◆ Aim of the exercise
Can you copy the records starting with the line that contains "order: Caryophyllales" and going on through the line that contains "collectors: P. C. Standley", with both of those lines included, changing "collectors" to "gathered by" and leaving everything else as it is?

◆ Stored records
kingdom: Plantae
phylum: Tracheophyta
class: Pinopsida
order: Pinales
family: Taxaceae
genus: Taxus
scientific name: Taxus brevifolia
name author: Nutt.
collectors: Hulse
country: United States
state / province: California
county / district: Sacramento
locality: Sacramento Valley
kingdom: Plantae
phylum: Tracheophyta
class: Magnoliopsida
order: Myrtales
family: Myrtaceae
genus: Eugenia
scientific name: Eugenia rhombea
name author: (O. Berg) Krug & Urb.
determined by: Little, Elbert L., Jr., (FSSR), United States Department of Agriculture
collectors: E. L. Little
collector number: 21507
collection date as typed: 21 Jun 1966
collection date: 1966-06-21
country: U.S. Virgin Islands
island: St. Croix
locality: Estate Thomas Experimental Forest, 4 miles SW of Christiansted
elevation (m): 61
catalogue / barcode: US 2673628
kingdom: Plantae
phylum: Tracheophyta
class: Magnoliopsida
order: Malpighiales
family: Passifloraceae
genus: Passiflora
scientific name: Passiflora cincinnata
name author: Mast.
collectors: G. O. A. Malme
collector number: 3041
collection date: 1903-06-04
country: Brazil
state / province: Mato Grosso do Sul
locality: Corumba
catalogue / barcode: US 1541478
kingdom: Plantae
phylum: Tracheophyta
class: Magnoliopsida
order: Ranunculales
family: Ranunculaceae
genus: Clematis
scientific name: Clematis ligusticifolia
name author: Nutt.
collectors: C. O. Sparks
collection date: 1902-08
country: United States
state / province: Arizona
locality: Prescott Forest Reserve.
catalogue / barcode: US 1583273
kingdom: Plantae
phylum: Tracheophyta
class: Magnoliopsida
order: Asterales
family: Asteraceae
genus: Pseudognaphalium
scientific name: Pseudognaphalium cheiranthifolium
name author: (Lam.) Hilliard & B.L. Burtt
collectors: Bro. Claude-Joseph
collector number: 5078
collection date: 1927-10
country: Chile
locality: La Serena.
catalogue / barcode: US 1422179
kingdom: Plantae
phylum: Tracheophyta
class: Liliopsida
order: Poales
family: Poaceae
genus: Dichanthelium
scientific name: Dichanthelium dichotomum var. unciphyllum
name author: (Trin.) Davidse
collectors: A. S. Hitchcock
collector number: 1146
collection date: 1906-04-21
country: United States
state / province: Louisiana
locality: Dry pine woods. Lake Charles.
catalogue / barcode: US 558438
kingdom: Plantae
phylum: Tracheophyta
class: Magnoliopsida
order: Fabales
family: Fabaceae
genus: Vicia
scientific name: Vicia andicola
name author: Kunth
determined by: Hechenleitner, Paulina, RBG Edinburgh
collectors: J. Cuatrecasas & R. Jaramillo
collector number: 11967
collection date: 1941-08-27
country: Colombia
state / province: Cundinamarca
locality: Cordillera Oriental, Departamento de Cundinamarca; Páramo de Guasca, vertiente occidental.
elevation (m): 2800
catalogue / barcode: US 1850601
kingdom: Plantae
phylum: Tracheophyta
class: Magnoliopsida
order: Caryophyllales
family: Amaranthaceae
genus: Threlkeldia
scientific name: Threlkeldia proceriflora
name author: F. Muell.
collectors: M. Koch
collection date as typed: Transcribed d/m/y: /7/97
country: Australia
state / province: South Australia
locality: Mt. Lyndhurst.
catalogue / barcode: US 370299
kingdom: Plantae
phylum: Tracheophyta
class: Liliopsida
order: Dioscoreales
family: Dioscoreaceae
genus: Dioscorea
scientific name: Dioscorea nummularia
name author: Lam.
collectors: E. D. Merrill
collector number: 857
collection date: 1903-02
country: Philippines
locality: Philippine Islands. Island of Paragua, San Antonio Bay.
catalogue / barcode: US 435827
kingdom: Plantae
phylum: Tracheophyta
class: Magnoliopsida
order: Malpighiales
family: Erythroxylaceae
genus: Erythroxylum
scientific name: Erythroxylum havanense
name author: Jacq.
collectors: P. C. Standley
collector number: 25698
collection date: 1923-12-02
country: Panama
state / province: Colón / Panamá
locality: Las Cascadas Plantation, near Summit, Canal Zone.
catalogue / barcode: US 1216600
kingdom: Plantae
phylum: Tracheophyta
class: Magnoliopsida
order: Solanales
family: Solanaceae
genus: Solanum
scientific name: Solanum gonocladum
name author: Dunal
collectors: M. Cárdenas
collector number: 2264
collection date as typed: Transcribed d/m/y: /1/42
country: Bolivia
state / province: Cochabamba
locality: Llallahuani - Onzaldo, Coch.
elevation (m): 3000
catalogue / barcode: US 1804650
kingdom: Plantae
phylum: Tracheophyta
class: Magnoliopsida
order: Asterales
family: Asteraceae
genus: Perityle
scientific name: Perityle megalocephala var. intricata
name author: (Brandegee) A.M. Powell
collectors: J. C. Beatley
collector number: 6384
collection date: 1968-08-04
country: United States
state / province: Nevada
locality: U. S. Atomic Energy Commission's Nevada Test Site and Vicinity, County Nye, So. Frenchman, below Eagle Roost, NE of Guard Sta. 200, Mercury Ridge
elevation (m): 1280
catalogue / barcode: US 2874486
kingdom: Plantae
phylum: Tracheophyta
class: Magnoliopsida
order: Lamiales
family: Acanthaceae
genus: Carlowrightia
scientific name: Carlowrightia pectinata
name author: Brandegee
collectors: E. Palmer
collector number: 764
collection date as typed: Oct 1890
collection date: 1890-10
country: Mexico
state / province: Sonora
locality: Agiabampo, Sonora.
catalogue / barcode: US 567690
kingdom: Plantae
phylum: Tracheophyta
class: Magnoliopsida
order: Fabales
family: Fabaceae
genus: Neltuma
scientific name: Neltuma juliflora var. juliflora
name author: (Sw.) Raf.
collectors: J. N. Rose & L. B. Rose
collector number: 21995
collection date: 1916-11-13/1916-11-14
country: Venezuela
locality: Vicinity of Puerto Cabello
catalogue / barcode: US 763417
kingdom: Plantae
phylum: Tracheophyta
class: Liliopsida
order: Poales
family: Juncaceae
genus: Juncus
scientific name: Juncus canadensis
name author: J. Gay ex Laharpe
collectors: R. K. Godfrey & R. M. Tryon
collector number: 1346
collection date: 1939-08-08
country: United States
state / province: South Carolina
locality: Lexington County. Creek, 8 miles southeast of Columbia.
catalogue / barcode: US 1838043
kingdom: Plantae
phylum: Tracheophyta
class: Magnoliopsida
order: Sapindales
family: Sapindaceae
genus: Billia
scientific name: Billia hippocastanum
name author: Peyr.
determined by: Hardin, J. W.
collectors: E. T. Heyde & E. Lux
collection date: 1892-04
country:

◆ Finished task
order: Caryophyllales
family: Amaranthaceae
genus: Threlkeldia
scientific name: Threlkeldia proceriflora
name author: F. Muell.
gathered by: M. Koch
collection date as typed: Transcribed d/m/y: /7/97
country: Australia
state / province: South Australia
locality: Mt. Lyndhurst.
catalogue / barcode: US 370299
kingdom: Plantae
phylum: Tracheophyta
class: Liliopsida
order: Dioscoreales
family: Dioscoreaceae
genus: Dioscorea
scientific name: Dioscorea nummularia
name author: Lam.
gathered by: E. D. Merrill
collector number: 857
collection date: 1903-02
country: Philippines
locality: Philippine Islands. Island of Paragua, San Antonio Bay.
catalogue / barcode: US 435827
kingdom: Plantae
phylum: Tracheophyta
class: Magnoliopsida
order: Malpighiales
family: Erythroxylaceae
genus: Erythroxylum
scientific name: Erythroxylum havanense
name author: Jacq.
gathered by: P. C. Standley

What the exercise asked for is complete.